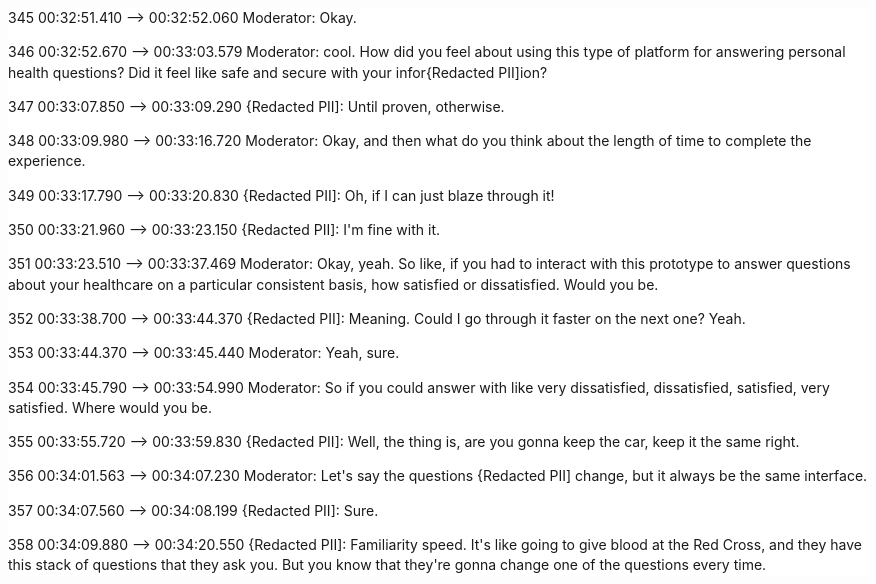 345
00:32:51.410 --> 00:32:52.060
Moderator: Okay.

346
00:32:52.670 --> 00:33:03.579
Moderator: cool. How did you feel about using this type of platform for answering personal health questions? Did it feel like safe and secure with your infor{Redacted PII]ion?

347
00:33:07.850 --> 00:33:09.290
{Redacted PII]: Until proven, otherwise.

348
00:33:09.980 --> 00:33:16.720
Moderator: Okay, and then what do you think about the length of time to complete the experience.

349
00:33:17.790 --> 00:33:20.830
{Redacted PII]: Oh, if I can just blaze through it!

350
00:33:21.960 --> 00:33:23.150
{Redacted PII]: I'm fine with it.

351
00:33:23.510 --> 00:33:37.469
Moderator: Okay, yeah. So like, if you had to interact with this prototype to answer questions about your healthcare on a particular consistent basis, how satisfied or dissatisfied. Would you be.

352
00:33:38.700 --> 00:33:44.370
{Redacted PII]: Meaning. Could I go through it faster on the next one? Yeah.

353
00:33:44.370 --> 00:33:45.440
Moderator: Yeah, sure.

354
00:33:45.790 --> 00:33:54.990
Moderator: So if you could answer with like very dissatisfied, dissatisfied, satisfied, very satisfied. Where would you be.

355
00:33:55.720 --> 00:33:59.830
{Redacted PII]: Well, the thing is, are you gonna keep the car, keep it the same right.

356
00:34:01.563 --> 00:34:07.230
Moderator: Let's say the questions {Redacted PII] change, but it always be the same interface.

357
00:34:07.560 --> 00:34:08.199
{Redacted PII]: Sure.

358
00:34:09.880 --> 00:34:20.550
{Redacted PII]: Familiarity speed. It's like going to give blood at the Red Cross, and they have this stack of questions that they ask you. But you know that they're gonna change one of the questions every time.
------------------------
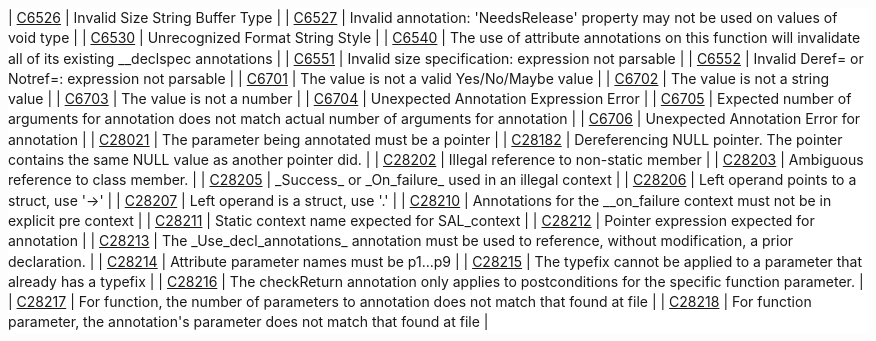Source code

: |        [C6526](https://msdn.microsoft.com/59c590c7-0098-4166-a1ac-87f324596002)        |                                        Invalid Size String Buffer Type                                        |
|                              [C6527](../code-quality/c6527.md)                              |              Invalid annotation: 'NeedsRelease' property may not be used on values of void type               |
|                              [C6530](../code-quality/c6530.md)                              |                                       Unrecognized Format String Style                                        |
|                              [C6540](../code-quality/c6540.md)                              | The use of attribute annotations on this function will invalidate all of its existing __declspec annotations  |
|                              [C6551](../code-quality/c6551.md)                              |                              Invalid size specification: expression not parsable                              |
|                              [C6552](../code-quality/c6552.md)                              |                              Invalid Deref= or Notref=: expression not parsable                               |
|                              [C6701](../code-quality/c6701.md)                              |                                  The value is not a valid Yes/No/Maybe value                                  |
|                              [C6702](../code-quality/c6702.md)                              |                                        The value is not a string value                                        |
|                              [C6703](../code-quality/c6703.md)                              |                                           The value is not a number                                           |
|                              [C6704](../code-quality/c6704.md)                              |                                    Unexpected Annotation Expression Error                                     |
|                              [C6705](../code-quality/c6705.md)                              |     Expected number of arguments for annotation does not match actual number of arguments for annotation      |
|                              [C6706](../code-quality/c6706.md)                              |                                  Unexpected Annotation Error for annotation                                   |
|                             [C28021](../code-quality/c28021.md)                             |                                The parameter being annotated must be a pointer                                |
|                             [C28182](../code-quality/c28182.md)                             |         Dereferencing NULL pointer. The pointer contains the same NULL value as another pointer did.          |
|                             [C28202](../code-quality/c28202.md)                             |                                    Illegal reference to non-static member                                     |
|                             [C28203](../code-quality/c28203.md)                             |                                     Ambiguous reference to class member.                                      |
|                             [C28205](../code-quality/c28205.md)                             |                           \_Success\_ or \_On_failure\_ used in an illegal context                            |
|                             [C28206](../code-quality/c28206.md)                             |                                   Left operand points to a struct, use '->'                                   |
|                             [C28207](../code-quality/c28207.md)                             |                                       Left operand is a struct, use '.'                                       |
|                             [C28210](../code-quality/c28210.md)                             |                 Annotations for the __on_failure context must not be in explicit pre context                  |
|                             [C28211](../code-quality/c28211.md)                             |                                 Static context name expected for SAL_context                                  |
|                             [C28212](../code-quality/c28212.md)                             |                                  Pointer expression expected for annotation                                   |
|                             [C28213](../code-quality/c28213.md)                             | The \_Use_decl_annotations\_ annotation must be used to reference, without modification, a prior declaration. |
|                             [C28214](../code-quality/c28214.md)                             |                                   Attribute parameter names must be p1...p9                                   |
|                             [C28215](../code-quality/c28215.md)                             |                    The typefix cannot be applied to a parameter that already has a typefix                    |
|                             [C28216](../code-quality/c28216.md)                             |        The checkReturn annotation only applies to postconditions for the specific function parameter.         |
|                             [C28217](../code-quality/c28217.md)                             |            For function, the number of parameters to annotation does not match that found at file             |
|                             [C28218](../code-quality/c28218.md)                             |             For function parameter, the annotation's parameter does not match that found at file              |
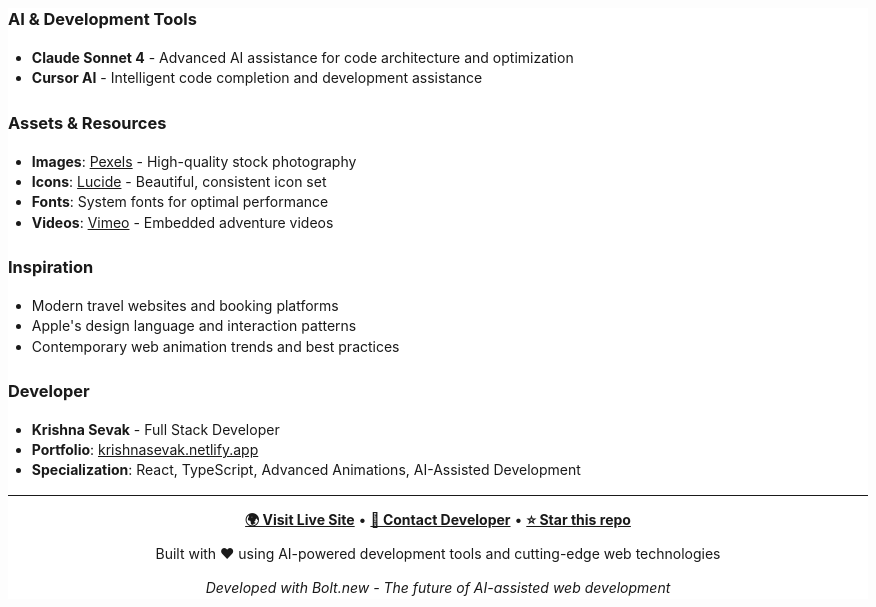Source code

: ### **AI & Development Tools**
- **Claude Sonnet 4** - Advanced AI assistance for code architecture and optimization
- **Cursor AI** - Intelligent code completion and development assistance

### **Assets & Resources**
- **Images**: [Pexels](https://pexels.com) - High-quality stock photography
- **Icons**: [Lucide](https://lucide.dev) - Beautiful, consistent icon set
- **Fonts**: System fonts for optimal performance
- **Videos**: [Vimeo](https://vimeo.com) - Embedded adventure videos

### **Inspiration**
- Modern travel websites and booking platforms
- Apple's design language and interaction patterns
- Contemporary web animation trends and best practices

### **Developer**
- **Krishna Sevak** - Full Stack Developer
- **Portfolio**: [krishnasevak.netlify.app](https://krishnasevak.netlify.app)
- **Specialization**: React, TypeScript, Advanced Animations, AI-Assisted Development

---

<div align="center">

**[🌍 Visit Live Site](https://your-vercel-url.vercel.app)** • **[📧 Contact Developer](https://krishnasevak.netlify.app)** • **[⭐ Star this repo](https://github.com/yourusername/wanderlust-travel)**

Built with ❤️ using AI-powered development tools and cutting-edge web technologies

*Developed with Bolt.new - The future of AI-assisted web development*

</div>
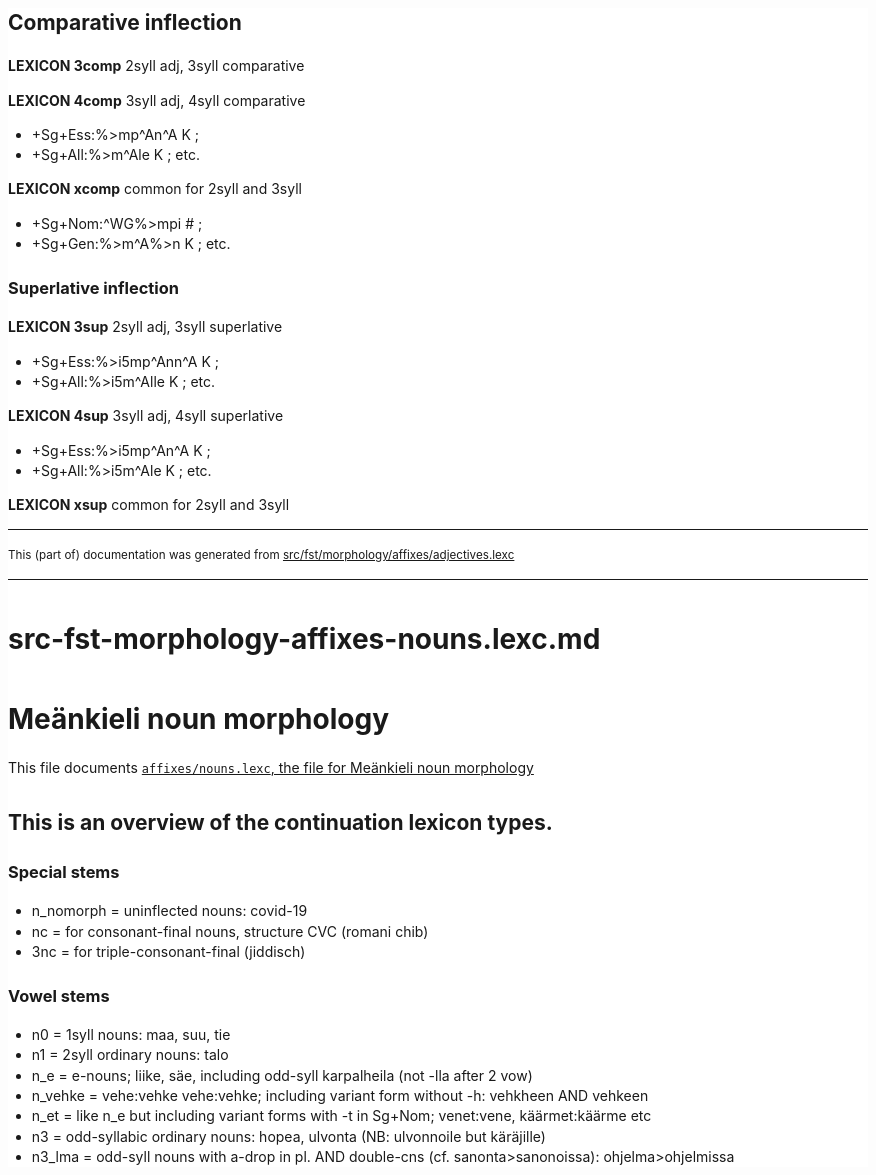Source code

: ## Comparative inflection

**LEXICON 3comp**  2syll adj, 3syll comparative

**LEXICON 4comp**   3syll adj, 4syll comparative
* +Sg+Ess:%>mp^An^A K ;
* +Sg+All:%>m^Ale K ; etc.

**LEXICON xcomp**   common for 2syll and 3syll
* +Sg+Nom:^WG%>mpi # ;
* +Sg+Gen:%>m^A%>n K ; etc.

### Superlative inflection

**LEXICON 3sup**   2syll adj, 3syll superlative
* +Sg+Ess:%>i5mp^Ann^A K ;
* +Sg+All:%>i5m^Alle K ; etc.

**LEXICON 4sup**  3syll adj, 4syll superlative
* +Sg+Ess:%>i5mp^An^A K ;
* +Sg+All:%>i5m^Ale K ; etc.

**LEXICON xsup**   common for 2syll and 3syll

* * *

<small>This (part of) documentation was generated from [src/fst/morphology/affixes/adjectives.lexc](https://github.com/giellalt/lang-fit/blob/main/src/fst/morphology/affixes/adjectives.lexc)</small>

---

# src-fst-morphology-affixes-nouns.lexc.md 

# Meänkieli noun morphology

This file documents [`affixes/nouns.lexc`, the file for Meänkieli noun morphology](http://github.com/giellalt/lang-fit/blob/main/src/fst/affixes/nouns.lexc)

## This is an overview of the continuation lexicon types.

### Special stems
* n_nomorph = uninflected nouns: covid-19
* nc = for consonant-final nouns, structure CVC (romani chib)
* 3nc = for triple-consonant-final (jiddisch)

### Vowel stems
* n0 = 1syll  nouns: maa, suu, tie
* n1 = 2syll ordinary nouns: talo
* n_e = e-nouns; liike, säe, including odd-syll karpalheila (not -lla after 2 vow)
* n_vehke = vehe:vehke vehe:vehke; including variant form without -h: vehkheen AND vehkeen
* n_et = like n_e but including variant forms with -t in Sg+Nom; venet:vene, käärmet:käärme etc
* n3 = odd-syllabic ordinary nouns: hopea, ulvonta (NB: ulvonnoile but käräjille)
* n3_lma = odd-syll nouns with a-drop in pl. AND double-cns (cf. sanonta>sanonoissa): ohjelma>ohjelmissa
------------------------
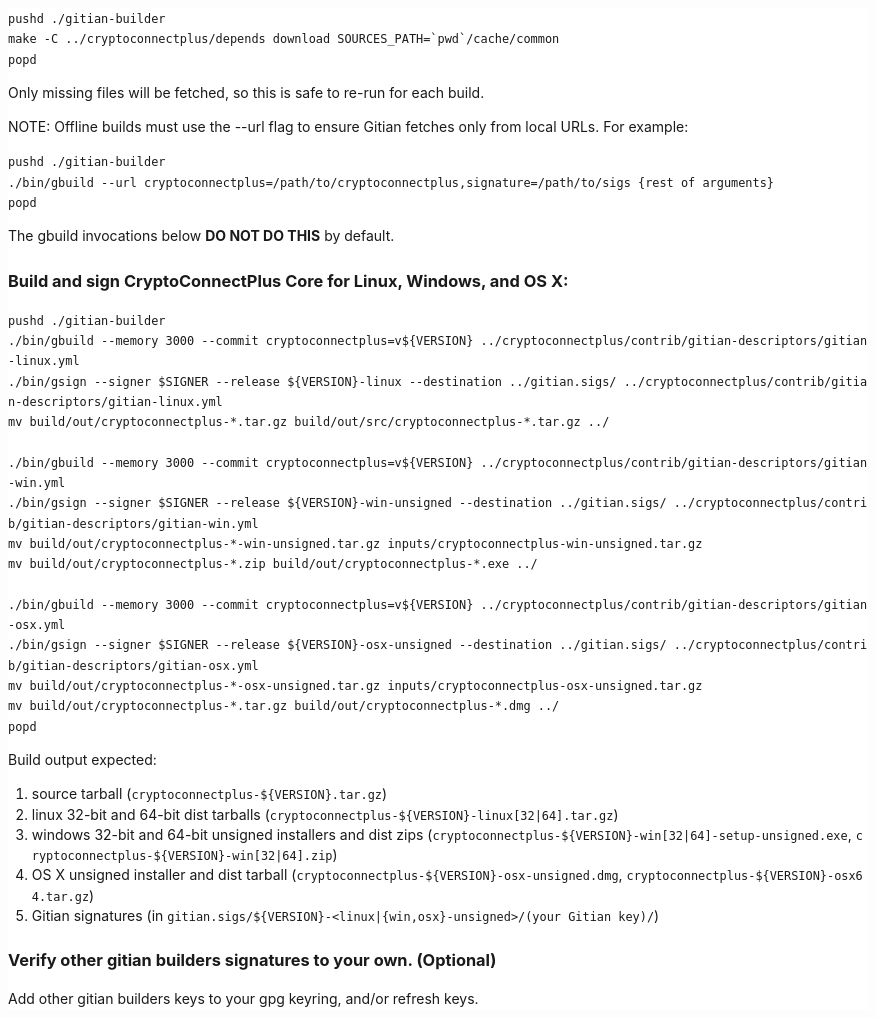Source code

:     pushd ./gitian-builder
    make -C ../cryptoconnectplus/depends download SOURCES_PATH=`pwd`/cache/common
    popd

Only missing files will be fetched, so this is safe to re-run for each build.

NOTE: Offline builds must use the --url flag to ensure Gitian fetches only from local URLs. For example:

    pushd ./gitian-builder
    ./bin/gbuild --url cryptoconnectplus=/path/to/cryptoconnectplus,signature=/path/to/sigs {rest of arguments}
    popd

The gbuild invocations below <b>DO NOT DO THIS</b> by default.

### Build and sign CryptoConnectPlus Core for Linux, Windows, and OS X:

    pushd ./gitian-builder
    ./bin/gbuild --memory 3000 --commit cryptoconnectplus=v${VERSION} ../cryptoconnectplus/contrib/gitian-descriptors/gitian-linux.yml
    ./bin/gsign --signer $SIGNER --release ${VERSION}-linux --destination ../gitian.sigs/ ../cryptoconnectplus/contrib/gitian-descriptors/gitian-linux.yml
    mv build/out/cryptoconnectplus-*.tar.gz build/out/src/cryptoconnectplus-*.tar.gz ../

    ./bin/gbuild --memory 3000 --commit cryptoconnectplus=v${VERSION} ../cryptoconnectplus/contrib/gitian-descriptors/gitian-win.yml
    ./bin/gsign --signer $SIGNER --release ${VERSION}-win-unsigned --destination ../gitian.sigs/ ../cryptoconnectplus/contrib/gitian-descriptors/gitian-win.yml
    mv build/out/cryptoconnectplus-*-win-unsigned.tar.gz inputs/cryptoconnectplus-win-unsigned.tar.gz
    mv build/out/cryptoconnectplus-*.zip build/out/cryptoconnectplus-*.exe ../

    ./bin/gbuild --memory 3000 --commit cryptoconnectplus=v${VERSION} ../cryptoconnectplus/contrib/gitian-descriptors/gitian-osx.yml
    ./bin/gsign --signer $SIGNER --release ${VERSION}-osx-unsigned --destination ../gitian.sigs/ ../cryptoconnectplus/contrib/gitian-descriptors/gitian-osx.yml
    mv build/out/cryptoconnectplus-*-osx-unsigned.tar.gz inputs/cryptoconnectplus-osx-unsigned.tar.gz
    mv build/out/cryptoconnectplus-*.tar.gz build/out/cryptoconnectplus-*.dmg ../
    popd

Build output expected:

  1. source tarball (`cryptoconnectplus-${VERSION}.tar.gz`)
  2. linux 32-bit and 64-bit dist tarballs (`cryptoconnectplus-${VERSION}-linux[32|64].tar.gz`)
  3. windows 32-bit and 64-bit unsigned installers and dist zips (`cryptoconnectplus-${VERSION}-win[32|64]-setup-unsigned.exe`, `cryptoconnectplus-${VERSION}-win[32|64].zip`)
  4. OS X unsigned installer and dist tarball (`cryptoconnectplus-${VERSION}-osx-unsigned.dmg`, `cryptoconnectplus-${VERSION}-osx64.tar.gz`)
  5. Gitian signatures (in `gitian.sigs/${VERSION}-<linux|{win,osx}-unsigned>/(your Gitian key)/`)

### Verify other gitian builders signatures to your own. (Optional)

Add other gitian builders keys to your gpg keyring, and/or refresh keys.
------------------------
## Your assignment
In the stretch of the listing from the line containing "# Meänkieli noun morphology" through the line containing "for triple-consonant-final (jiddisch)", change "uninflected nouns" to "indeclinable nouns" and leave everything else as it is. Give back only those lines.

## Answer to this exercise
# Meänkieli noun morphology

This file documents [`affixes/nouns.lexc`, the file for Meänkieli noun morphology](http://github.com/giellalt/lang-fit/blob/main/src/fst/affixes/nouns.lexc)

## This is an overview of the continuation lexicon types.

### Special stems
* n_nomorph = indeclinable nouns: covid-19
* nc = for consonant-final nouns, structure CVC (romani chib)
* 3nc = for triple-consonant-final (jiddisch)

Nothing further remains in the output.